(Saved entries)
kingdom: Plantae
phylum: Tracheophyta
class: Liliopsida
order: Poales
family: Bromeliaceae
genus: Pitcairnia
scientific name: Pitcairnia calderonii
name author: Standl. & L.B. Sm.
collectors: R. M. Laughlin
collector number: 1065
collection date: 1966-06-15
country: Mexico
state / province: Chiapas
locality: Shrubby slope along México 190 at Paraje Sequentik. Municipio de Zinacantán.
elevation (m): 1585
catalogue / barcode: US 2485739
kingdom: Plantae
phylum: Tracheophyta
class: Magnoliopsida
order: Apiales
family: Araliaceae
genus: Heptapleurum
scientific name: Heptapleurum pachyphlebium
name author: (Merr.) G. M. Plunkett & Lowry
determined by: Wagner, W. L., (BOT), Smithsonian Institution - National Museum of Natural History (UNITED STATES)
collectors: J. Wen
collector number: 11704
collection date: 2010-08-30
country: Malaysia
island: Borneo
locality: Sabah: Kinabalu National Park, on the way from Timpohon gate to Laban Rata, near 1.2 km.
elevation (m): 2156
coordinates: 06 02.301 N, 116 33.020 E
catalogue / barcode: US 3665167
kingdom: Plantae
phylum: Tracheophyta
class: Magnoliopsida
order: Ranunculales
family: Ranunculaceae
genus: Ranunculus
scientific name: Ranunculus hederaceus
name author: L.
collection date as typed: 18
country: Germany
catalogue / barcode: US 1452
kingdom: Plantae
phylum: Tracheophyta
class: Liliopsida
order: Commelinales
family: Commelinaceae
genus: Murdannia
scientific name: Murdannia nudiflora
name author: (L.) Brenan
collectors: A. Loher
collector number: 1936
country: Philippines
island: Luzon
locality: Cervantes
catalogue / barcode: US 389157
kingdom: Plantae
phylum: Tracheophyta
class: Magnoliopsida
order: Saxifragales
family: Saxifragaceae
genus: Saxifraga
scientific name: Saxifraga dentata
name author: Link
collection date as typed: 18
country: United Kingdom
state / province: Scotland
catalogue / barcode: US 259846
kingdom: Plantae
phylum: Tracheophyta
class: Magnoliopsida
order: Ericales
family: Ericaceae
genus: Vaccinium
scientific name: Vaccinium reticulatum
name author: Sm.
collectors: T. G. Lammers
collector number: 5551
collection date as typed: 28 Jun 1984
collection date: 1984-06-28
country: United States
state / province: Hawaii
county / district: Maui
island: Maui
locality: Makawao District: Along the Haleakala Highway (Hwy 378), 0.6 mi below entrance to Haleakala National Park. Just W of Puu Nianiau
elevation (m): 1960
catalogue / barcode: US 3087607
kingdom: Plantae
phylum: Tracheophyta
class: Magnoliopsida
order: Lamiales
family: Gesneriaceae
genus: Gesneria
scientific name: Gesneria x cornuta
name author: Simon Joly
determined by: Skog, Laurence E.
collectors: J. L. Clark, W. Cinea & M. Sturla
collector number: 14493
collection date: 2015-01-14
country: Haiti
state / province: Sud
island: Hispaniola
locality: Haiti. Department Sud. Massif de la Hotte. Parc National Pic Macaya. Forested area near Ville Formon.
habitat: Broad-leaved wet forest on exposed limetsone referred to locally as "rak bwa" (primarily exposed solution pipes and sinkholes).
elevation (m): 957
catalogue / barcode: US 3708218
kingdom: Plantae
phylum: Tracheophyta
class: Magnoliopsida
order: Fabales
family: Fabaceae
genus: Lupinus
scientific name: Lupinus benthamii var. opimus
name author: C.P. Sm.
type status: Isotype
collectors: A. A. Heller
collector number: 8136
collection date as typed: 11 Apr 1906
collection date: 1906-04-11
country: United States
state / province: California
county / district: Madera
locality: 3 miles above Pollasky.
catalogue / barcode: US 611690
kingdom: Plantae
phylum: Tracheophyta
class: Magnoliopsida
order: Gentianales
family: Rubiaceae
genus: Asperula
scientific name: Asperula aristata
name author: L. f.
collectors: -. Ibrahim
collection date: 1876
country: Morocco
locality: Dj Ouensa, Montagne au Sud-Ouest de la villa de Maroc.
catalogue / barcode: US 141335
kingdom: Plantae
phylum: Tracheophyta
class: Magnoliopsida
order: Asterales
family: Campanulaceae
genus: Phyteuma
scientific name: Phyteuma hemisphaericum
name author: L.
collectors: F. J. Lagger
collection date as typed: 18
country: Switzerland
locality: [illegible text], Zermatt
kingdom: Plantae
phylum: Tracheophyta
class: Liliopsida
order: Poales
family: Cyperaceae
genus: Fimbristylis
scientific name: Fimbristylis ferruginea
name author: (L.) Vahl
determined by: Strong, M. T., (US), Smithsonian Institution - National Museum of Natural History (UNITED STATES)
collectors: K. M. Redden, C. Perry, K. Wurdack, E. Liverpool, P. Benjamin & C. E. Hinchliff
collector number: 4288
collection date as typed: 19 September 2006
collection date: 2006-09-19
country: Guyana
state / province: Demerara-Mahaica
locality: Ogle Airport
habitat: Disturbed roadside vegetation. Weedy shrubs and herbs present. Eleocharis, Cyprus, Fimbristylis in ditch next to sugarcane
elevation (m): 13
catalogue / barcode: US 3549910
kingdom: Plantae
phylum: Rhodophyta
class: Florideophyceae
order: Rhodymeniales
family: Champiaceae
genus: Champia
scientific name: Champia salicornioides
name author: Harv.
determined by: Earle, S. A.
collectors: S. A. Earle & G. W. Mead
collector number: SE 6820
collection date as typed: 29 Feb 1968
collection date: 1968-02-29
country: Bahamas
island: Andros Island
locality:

» **Goal**
Please recast every line of the material above as a JSON list of strings, with one string per line and blank lines omitted.

» **Right answer**
[
  "kingdom: Plantae",
  "phylum: Tracheophyta",
  "class: Liliopsida",
  "order: Poales",
  "family: Bromeliaceae",
  "genus: Pitcairnia",
  "scientific name: Pitcairnia calderonii",
  "name author: Standl. & L.B. Sm.",
  "collectors: R. M. Laughlin",
  "collector number: 1065",
  "collection date: 1966-06-15",
  "country: Mexico",
  "state / province: Chiapas",
  "locality: Shrubby slope along México 190 at Paraje Sequentik. Municipio de Zinacantán.",
  "elevation (m): 1585",
  "catalogue / barcode: US 2485739",
  "kingdom: Plantae",
  "phylum: Tracheophyta",
  "class: Magnoliopsida",
  "order: Apiales",
  "family: Araliaceae",
  "genus: Heptapleurum",
  "scientific name: Heptapleurum pachyphlebium",
  "name author: (Merr.) G. M. Plunkett & Lowry",
  "determined by: Wagner, W. L., (BOT), Smithsonian Institution - National Museum of Natural History (UNITED STATES)",
  "collectors: J. Wen",
  "collector number: 11704",
  "collection date: 2010-08-30",
  "country: Malaysia",
  "island: Borneo",
  "locality: Sabah: Kinabalu National Park, on the way from Timpohon gate to Laban Rata, near 1.2 km.",
  "elevation (m): 2156",
  "coordinates: 06 02.301 N, 116 33.020 E",
  "catalogue / barcode: US 3665167",
  "kingdom: Plantae",
  "phylum: Tracheophyta",
  "class: Magnoliopsida",
  "order: Ranunculales",
  "family: Ranunculaceae",
  "genus: Ranunculus",
  "scientific name: Ranunculus hederaceus",
  "name author: L.",
  "collection date as typed: 18",
  "country: Germany",
  "catalogue / barcode: US 1452",
  "kingdom: Plantae",
  "phylum: Tracheophyta",
  "class: Liliopsida",
  "order: Commelinales",
  "family: Commelinaceae",
  "genus: Murdannia",
  "scientific name: Murdannia nudiflora",
  "name author: (L.) Brenan",
  "collectors: A. Loher",
  "collector number: 1936",
  "country: Philippines",
  "island: Luzon",
  "locality: Cervantes",
  "catalogue / barcode: US 389157",
  "kingdom: Plantae",
  "phylum: Tracheophyta",
  "class: Magnoliopsida",
  "order: Saxifragales",
  "family: Saxifragaceae",
  "genus: Saxifraga",
  "scientific name: Saxifraga dentata",
  "name author: Link",
  "collection date as typed: 18",
  "country: United Kingdom",
  "state / province: Scotland",
  "catalogue / barcode: US 259846",
  "kingdom: Plantae",
  "phylum: Tracheophyta",
  "class: Magnoliopsida",
  "order: Ericales",
  "family: Ericaceae",
  "genus: Vaccinium",
  "scientific name: Vaccinium reticulatum",
  "name author: Sm.",
  "collectors: T. G. Lammers",
  "collector number: 5551",
  "collection date as typed: 28 Jun 1984",
  "collection date: 1984-06-28",
  "country: United States",
  "state / province: Hawaii",
  "county / district: Maui",
  "island: Maui",
  "locality: Makawao District: Along the Haleakala Highway (Hwy 378), 0.6 mi below entrance to Haleakala National Park. Just W of Puu Nianiau",
  "elevation (m): 1960",
  "catalogue / barcode: US 3087607",
  "kingdom: Plantae",
  "phylum: Tracheophyta",
  "class: Magnoliopsida",
  "order: Lamiales",
  "family: Gesneriaceae",
  "genus: Gesneria",
  "scientific name: Gesneria x cornuta",
  "name author: Simon Joly",
  "determined by: Skog, Laurence E.",
  "collectors: J. L. Clark, W. Cinea & M. Sturla",
  "collector number: 14493",
  "collection date: 2015-01-14",
  "country: Haiti",
  "state / province: Sud",
  "island: Hispaniola",
  "locality: Haiti. Department Sud. Massif de la Hotte. Parc National Pic Macaya. Forested area near Ville Formon.",
  "habitat: Broad-leaved wet forest on exposed limetsone referred to locally as \"rak bwa\" (primarily exposed solution pipes and sinkholes).",
  "elevation (m): 957",
  "catalogue / barcode: US 3708218",
  "kingdom: Plantae",
  "phylum: Tracheophyta",
  "class: Magnoliopsida",
  "order: Fabales",
  "family: Fabaceae",
  "genus: Lupinus",
  "scientific name: Lupinus benthamii var. opimus",
  "name author: C.P. Sm.",
  "type status: Isotype",
  "collectors: A. A. Heller",
  "collector number: 8136",
  "collection date as typed: 11 Apr 1906",
  "collection date: 1906-04-11",
  "country: United States",
  "state / province: California",
  "county / district: Madera",
  "locality: 3 miles above Pollasky.",
  "catalogue / barcode: US 611690",
  "kingdom: Plantae",
  "phylum: Tracheophyta",
  "class: Magnoliopsida",
  "order: Gentianales",
  "family: Rubiaceae",
  "genus: Asperula",
  "scientific name: Asperula aristata",
  "name author: L. f.",
  "collectors: -. Ibrahim",
  "collection date: 1876",
  "country: Morocco",
  "locality: Dj Ouensa, Montagne au Sud-Ouest de la villa de Maroc.",
  "catalogue / barcode: US 141335",
  "kingdom: Plantae",
  "phylum: Tracheophyta",
  "class: Magnoliopsida",
  "order: Asterales",
  "family: Campanulaceae",
  "genus: Phyteuma",
  "scientific name: Phyteuma hemisphaericum",
  "name author: L.",
  "collectors: F. J. Lagger",
  "collection date as typed: 18",
  "country: Switzerland",
  "locality: [illegible text], Zermatt",
  "kingdom: Plantae",
  "phylum: Tracheophyta",
  "class: Liliopsida",
  "order: Poales",
  "family: Cyperaceae",
  "genus: Fimbristylis",
  "scientific name: Fimbristylis ferruginea",
  "name author: (L.) Vahl",
  "determined by: Strong, M. T., (US), Smithsonian Institution - National Museum of Natural History (UNITED STATES)",
  "collectors: K. M. Redden, C. Perry, K. Wurdack, E. Liverpool, P. Benjamin & C. E. Hinchliff",
  "collector number: 4288",
  "collection date as typed: 19 September 2006",
  "collection date: 2006-09-19",
  "country: Guyana",
  "state / province: Demerara-Mahaica",
  "locality: Ogle Airport",
  "habitat: Disturbed roadside vegetation. Weedy shrubs and herbs present. Eleocharis, Cyprus, Fimbristylis in ditch next to sugarcane",
  "elevation (m): 13",
  "catalogue / barcode: US 3549910",
  "kingdom: Plantae",
  "phylum: Rhodophyta",
  "class: Florideophyceae",
  "order: Rhodymeniales",
  "family: Champiaceae",
  "genus: Champia",
  "scientific name: Champia salicornioides",
  "name author: Harv.",
  "determined by: Earle, S. A.",
  "collectors: S. A. Earle & G. W. Mead",
  "collector number: SE 6820",
  "collection date as typed: 29 Feb 1968",
  "collection date: 1968-02-29",
  "country: Bahamas",
  "island: Andros Island",
  "locality:"
]